◆ **Given data**:
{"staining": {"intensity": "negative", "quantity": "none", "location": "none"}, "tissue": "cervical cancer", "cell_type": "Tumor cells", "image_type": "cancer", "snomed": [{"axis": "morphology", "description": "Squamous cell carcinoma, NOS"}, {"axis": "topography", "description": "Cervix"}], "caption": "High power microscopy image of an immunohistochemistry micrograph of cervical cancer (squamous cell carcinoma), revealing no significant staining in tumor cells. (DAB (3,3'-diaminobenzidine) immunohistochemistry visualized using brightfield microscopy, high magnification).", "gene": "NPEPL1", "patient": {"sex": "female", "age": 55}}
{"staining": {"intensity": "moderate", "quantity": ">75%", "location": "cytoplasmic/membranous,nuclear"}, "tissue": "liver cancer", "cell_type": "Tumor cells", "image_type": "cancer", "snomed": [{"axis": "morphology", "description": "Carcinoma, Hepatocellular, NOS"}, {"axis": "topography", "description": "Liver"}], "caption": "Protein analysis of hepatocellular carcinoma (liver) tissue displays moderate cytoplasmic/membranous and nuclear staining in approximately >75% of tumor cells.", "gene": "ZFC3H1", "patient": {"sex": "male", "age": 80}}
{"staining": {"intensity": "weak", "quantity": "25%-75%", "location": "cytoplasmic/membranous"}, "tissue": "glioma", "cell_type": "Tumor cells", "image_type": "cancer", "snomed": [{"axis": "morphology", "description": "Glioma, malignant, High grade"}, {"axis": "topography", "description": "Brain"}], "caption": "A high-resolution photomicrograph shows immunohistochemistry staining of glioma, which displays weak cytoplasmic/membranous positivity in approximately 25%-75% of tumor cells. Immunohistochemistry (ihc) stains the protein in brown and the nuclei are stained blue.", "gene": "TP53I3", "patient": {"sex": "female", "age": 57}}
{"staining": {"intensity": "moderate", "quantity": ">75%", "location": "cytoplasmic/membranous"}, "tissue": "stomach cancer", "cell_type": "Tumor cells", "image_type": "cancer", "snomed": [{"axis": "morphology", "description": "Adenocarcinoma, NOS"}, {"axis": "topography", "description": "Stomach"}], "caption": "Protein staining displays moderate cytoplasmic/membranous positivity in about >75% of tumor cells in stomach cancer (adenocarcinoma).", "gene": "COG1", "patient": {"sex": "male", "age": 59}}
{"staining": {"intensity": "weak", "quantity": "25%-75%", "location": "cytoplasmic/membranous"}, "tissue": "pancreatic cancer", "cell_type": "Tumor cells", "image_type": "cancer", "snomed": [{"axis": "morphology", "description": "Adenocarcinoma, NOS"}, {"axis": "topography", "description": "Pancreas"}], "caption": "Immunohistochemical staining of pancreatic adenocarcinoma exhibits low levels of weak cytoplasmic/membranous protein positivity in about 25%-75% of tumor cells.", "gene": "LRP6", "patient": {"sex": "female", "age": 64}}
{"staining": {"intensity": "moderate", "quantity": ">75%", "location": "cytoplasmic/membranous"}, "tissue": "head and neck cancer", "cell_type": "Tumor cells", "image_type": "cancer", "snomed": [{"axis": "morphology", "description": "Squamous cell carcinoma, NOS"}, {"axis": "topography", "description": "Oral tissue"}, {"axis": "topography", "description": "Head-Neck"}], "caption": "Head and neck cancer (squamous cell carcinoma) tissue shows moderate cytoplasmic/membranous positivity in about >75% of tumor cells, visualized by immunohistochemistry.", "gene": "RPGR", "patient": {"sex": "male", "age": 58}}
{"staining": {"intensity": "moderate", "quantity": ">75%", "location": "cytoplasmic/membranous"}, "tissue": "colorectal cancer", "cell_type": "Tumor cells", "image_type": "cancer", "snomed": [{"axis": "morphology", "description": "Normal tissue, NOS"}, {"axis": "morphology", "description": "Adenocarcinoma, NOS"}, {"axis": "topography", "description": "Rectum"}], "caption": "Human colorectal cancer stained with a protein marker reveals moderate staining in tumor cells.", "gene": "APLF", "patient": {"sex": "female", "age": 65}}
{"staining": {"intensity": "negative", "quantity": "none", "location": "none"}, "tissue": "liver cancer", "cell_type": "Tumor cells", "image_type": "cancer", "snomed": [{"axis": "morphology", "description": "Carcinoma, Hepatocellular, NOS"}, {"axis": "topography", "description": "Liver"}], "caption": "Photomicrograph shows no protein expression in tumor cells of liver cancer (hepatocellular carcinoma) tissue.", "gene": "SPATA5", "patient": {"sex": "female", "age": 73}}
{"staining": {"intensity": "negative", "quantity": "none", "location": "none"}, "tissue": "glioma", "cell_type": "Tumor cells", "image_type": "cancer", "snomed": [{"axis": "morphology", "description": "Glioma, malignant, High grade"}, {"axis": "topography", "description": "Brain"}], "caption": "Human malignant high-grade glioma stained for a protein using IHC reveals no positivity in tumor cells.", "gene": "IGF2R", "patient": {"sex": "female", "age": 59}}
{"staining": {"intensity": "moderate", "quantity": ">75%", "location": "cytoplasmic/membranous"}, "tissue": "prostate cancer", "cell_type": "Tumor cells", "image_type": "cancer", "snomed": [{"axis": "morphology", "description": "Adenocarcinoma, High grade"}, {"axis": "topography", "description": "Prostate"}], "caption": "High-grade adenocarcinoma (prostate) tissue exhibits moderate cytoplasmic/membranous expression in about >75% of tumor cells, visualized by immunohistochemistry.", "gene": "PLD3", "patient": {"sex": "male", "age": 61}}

◆ **Your goal**: Restate the data above word for word. Leave nothing out.

◆ **Exercise result**:
{"staining": {"intensity": "negative", "quantity": "none", "location": "none"}, "tissue": "cervical cancer", "cell_type": "Tumor cells", "image_type": "cancer", "snomed": [{"axis": "morphology", "description": "Squamous cell carcinoma, NOS"}, {"axis": "topography", "description": "Cervix"}], "caption": "High power microscopy image of an immunohistochemistry micrograph of cervical cancer (squamous cell carcinoma), revealing no significant staining in tumor cells. (DAB (3,3'-diaminobenzidine) immunohistochemistry visualized using brightfield microscopy, high magnification).", "gene": "NPEPL1", "patient": {"sex": "female", "age": 55}}
{"staining": {"intensity": "moderate", "quantity": ">75%", "location": "cytoplasmic/membranous,nuclear"}, "tissue": "liver cancer", "cell_type": "Tumor cells", "image_type": "cancer", "snomed": [{"axis": "morphology", "description": "Carcinoma, Hepatocellular, NOS"}, {"axis": "topography", "description": "Liver"}], "caption": "Protein analysis of hepatocellular carcinoma (liver) tissue displays moderate cytoplasmic/membranous and nuclear staining in approximately >75% of tumor cells.", "gene": "ZFC3H1", "patient": {"sex": "male", "age": 80}}
{"staining": {"intensity": "weak", "quantity": "25%-75%", "location": "cytoplasmic/membranous"}, "tissue": "glioma", "cell_type": "Tumor cells", "image_type": "cancer", "snomed": [{"axis": "morphology", "description": "Glioma, malignant, High grade"}, {"axis": "topography", "description": "Brain"}], "caption": "A high-resolution photomicrograph shows immunohistochemistry staining of glioma, which displays weak cytoplasmic/membranous positivity in approximately 25%-75% of tumor cells. Immunohistochemistry (ihc) stains the protein in brown and the nuclei are stained blue.", "gene": "TP53I3", "patient": {"sex": "female", "age": 57}}
{"staining": {"intensity": "moderate", "quantity": ">75%", "location": "cytoplasmic/membranous"}, "tissue": "stomach cancer", "cell_type": "Tumor cells", "image_type": "cancer", "snomed": [{"axis": "morphology", "description": "Adenocarcinoma, NOS"}, {"axis": "topography", "description": "Stomach"}], "caption": "Protein staining displays moderate cytoplasmic/membranous positivity in about >75% of tumor cells in stomach cancer (adenocarcinoma).", "gene": "COG1", "patient": {"sex": "male", "age": 59}}
{"staining": {"intensity": "weak", "quantity": "25%-75%", "location": "cytoplasmic/membranous"}, "tissue": "pancreatic cancer", "cell_type": "Tumor cells", "image_type": "cancer", "snomed": [{"axis": "morphology", "description": "Adenocarcinoma, NOS"}, {"axis": "topography", "description": "Pancreas"}], "caption": "Immunohistochemical staining of pancreatic adenocarcinoma exhibits low levels of weak cytoplasmic/membranous protein positivity in about 25%-75% of tumor cells.", "gene": "LRP6", "patient": {"sex": "female", "age": 64}}
{"staining": {"intensity": "moderate", "quantity": ">75%", "location": "cytoplasmic/membranous"}, "tissue": "head and neck cancer", "cell_type": "Tumor cells", "image_type": "cancer", "snomed": [{"axis": "morphology", "description": "Squamous cell carcinoma, NOS"}, {"axis": "topography", "description": "Oral tissue"}, {"axis": "topography", "description": "Head-Neck"}], "caption": "Head and neck cancer (squamous cell carcinoma) tissue shows moderate cytoplasmic/membranous positivity in about >75% of tumor cells, visualized by immunohistochemistry.", "gene": "RPGR", "patient": {"sex": "male", "age": 58}}
{"staining": {"intensity": "moderate", "quantity": ">75%", "location": "cytoplasmic/membranous"}, "tissue": "colorectal cancer", "cell_type": "Tumor cells", "image_type": "cancer", "snomed": [{"axis": "morphology", "description": "Normal tissue, NOS"}, {"axis": "morphology", "description": "Adenocarcinoma, NOS"}, {"axis": "topography", "description": "Rectum"}], "caption": "Human colorectal cancer stained with a protein marker reveals moderate staining in tumor cells.", "gene": "APLF", "patient": {"sex": "female", "age": 65}}
{"staining": {"intensity": "negative", "quantity": "none", "location": "none"}, "tissue": "liver cancer", "cell_type": "Tumor cells", "image_type": "cancer", "snomed": [{"axis": "morphology", "description": "Carcinoma, Hepatocellular, NOS"}, {"axis": "topography", "description": "Liver"}], "caption": "Photomicrograph shows no protein expression in tumor cells of liver cancer (hepatocellular carcinoma) tissue.", "gene": "SPATA5", "patient": {"sex": "female", "age": 73}}
{"staining": {"intensity": "negative", "quantity": "none", "location": "none"}, "tissue": "glioma", "cell_type": "Tumor cells", "image_type": "cancer", "snomed": [{"axis": "morphology", "description": "Glioma, malignant, High grade"}, {"axis": "topography", "description": "Brain"}], "caption": "Human malignant high-grade glioma stained for a protein using IHC reveals no positivity in tumor cells.", "gene": "IGF2R", "patient": {"sex": "female", "age": 59}}
{"staining": {"intensity": "moderate", "quantity": ">75%", "location": "cytoplasmic/membranous"}, "tissue": "prostate cancer", "cell_type": "Tumor cells", "image_type": "cancer", "snomed": [{"axis": "morphology", "description": "Adenocarcinoma, High grade"}, {"axis": "topography", "description": "Prostate"}], "caption": "High-grade adenocarcinoma (prostate) tissue exhibits moderate cytoplasmic/membranous expression in about >75% of tumor cells, visualized by immunohistochemistry.", "gene": "PLD3", "patient": {"sex": "male", "age": 61}}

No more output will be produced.